Katherine Forrest: Hello everyone, and so glad to be with you for today's episode of the “Paul, Weiss Waking Up With AI.” I'm Katherine Forrest, and I am still solo. Anna is off doing the last of her roundtables in Abu Dhabi, and I'm sitting here in my little farmhouse upstate. And I'm really, really enjoying this really short moment of good weather without rain, because we have had so much rain.

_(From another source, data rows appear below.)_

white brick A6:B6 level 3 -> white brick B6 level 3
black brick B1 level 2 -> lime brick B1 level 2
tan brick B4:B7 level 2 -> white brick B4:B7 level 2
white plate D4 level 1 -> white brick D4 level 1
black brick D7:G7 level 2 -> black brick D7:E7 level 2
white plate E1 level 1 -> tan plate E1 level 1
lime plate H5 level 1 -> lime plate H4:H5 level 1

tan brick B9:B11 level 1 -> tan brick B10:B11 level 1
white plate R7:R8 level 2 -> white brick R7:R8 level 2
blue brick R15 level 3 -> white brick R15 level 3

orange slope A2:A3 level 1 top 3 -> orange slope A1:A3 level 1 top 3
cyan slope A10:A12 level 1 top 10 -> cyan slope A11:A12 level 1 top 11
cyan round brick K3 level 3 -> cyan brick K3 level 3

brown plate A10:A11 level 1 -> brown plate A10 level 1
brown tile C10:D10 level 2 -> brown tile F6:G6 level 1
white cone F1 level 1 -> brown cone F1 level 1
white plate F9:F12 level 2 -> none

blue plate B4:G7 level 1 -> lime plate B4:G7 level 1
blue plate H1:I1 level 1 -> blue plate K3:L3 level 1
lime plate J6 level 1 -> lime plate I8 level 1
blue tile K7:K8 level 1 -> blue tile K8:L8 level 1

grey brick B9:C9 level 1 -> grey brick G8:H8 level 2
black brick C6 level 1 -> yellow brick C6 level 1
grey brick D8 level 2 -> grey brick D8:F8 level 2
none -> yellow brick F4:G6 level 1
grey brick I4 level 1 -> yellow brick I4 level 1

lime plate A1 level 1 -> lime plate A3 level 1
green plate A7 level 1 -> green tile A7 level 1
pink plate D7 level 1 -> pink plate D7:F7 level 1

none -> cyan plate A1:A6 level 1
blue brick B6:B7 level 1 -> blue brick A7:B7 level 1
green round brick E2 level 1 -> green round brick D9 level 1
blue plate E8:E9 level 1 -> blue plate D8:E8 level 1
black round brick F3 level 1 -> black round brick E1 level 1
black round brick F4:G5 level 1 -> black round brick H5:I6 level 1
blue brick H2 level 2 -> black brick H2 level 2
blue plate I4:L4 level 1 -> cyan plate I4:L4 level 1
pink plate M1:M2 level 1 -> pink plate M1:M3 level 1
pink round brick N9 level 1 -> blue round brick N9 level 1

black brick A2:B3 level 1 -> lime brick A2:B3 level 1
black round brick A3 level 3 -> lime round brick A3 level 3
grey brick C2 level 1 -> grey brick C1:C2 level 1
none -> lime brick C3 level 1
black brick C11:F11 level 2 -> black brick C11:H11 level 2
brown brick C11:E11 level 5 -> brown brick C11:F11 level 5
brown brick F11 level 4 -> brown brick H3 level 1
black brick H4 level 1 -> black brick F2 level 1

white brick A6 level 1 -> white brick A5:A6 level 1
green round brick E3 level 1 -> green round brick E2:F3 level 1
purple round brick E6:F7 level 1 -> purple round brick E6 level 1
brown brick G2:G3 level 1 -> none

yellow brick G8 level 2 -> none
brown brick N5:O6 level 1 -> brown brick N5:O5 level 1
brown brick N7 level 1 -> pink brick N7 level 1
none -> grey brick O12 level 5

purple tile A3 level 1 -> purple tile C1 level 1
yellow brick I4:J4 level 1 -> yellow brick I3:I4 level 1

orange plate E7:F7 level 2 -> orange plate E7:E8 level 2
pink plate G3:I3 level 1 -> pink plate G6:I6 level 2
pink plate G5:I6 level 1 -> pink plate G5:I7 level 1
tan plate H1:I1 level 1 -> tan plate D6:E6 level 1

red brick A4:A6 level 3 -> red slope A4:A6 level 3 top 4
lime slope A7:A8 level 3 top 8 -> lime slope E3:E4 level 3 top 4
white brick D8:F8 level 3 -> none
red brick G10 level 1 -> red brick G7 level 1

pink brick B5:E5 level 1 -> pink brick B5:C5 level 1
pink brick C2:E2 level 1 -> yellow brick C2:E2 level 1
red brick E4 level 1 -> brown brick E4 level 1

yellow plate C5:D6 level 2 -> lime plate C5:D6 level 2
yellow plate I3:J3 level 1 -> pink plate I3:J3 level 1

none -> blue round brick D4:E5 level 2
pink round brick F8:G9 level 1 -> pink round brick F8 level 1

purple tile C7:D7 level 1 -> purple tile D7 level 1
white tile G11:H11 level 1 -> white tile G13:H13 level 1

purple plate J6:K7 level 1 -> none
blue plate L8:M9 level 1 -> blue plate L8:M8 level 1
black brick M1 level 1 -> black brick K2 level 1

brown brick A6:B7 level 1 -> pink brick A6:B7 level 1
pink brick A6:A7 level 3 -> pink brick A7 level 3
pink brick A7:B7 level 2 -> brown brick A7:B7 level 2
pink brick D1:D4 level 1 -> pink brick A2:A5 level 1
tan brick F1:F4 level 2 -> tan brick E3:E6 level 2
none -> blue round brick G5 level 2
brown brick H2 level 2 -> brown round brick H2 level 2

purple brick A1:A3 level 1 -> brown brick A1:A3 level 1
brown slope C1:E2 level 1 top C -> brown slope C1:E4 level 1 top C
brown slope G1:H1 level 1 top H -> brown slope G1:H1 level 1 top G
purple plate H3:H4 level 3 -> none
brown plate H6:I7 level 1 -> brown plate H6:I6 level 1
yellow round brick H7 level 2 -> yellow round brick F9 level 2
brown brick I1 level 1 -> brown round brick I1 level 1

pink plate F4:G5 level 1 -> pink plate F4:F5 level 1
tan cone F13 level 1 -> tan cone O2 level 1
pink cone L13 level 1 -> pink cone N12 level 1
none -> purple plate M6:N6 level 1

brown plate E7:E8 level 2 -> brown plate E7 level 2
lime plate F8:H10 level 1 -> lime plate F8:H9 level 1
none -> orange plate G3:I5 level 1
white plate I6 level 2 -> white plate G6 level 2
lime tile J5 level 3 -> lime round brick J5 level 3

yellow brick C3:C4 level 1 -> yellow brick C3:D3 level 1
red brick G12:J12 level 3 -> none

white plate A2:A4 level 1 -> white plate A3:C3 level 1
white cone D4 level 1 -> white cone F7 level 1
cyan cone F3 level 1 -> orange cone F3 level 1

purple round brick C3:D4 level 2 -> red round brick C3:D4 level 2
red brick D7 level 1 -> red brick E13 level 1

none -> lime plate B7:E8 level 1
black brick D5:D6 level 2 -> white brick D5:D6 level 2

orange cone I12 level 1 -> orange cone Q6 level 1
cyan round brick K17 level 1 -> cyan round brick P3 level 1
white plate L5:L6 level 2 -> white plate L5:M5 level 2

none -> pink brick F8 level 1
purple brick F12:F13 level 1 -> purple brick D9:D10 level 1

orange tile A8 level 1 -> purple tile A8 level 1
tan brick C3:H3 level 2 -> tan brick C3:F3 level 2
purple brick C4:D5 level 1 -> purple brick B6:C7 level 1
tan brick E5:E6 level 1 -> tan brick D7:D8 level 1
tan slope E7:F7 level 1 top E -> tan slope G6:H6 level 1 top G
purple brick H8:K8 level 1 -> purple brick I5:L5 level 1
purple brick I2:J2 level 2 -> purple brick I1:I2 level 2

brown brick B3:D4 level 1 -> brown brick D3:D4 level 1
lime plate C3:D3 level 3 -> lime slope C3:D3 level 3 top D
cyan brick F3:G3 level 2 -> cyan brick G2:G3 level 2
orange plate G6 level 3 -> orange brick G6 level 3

Everything is very lush, and so while Anna's in an area where it's always sunny in Abu Dhabi, I'm here just enjoying my quick moment of sun.
 
So today, what I am again going to choose to talk about—because as you all know, I get to choose what I want to talk about when Anna's not around—I wanted to talk about some new studies that have come out for highly capable AI models. And these are particularly useful studies for anyone in the AI world, anyone who's interested in AI and anyone who's giving advice, particularly to some model developers or tool developers.
 
So we've got two papers that we're going to talk about today. The first one that I want to talk about is a study that just came out a week ago, actually exactly a week ago today from the taping of this episode, and it's called “Evaluation Faking: Unveiling Observer Effects in Safety Evaluation of AI Frontier Systems.” So that's a mouthful. That's the way these scientific papers are—they've always got a mouthful—but I'm going to explain this to you.